Sunday, January 30, 2011

Another Brick in the Wall

Monday Cartoon Day.

In 1966 cartoonist Morrie Brickman created the first comic strip designed to go on the editorial page, The Small Society. Taking i's lead from President Johnson's Great Society, it focussed on the daily goings on in Washington. And it was pretty funny. Before that, he tried several other strips, including a similar one about the stock market - which appeared so irregulary in the one paper I could find it in, that I am not sure if it was even a daily. His earliest syndicated effort seems to have been a cartoon he did in 1954, which is not mentioned in the two biographies I have seen online. It was done in a pleasant and early variation of the 'modern' style and fits in very well with the original goals of this blog to show the early work of the modern cartoonists of the sixties. Or could this be another Brickman? I don't think so...
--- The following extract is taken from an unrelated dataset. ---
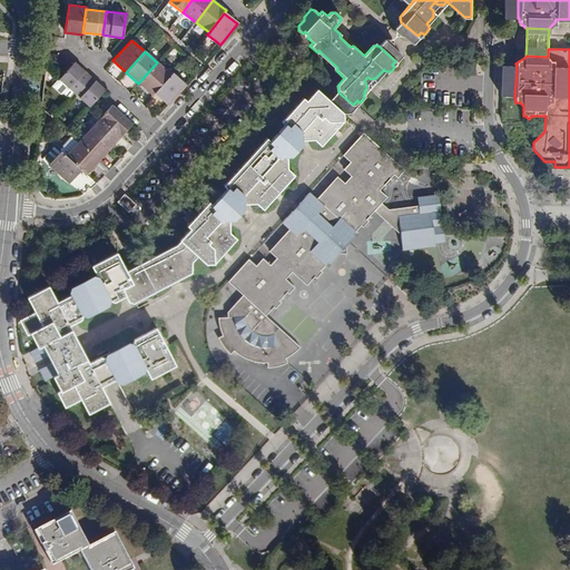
[(74,94),(89,76),(75,62),(59,79),(74,94)]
Blue Chips seems to have run from late 1962 to 1965.

















3 comments:

Unknown said...

Search your 1947 - 1954 archives for his "Pic-Trix" feature for an earlier syndicated panel.

Unknown said...

Search your 1947 - 1954 archives for his "Pic-Trix" feature for an earlier syndicated panel.

Ger Apeldoorn said...

Unfortunately, I knew it was on his list of achievements, but I couldn't find it. Another series of his is hard to find because it was called The Senator - too many hits on that one.